Jalan Gelap Nyawang, Bandung, Jawa Barat; Rp 10.000–15.000/porsi
Siang itu saya dari Bogor menuju ke Bandung. Sampai di Kota Kembang, saya segera menuju ke Cisitu Lama karena sudah berjanji bertemu Ustadz Uca dan Bung Oman, Kahim Himastrol ITB (Himpunan Mahasiswa Astrologi). Setelah bercakap-cakap, perut terasa lapar, wajar karena waktu itu sudah lewat jam makan siang dan perut belum diisi. Saya menawarkan ke teman-teman, apakah ingin makan soto betawi di Gelap Nyawang atau soto madura di Unisba, mereka memilih yang pertama.
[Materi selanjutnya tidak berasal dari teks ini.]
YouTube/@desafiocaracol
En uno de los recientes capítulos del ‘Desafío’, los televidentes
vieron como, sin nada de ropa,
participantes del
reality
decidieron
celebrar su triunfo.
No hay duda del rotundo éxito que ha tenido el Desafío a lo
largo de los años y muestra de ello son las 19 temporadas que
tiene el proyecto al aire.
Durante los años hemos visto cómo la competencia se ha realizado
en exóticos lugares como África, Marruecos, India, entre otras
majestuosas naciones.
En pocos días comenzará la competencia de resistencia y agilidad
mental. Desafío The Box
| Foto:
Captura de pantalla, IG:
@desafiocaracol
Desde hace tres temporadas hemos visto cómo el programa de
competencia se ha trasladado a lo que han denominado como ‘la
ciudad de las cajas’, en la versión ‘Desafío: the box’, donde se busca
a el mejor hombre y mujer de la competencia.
Segera kami meluncur ke Gelap Nyawang. Bagi mahasiswa ITB, tentu pasti tahu dimana lokasi tempat makan yang sering disingkat “Ganyang” ini. Tetapi bagi Anda yang belum pernah kesini, ancer-ancer paling mudah adalah jalan Tamansari. Dari Tamansari Anda bisa naik angkot hijau Cicaheum-Ledeng ke arah Cicaheum atau angkot biru Sadang Serang-Caringin ke arah Caringin. Kalau sudah bertemu Kebun Binatang, berarti Anda sudah dekat, mintalah ke supir angkot untuk diturunkan di Gelap Nyawang. Dari situ Anda masih harus berjalan kira-kira 400 m. Ganyang adalah pujasera yang terdiri dari berbagai macam penjual makanan dan minuman. Lokasi Soto Betawi terletak hampir di paling ujung, kira-kira depan Bumi Medika Ganesha ITB, bersebelahan dengan Café Babeh. Karena ini tempat makan mahasiswa, tentu tempatnya tidak wah, tetapi masih bisa dibilang cukup rapi dan bersih.
Waktu itu kami bertiga kompak memilih soto betawi daging dengan ekstra bawang daun, untuk minumnya kami memesan ke los penjual sebelah, es campur garut. Warung ini juga menjual soto semarang yang berkuah bening, tetapi kebanyakan pelanggan lebih memfavoritkan soto betawi. Setelah pesanan datang, segera kami menyantapnya, rasanya sedap, masih sama dengan cita rasanya dulu waktu saya masih jadi mahasiswa. Sebagaimana umumnya soto betawi, soto di warung ini berkuah santan tanpa adanya bumbu kunyit seperti di soto jawa. Kombinasi daging yang empuh dan gurihnya kuah santan membuat Uca dan Oman menambah satu mangkuk soto lagi. Berbeda dengan sop kaki yang juga bersantan, soto betawi disini masuk kategori yang “less flavour”. Artinya, bumbu yang digunakan kandungannya tidak banyak, dan santan yang digunakan juga santan encer, bukan santan kental. Mungkin hal ini untuk menyiasati mahasiswa ITB yang tidak semuanya suka soto bersantan kental dan berbumbu “berat”, dan tentu juga supaya harganya murah.
Setelah soto habis, kami menyantap es campur. Rasanya juga maknyus, lain kali es campur ini akan saya tulis dalam artikel tersendiri. Untuk pesanan tiga piring nasi, empat soto betawi daging, dan satu kerupuk emping, kami membayar Rp 52.000, tentu ini sangat murah. Sedangkan untuk tiga mangkuk es campur harganya Rp 15.000. Dengan kelezatan soto dan harganya yang murah, saya sangat merekomendasikan tempat ini kalau kapan-kapan Anda main ke sekitar ITB.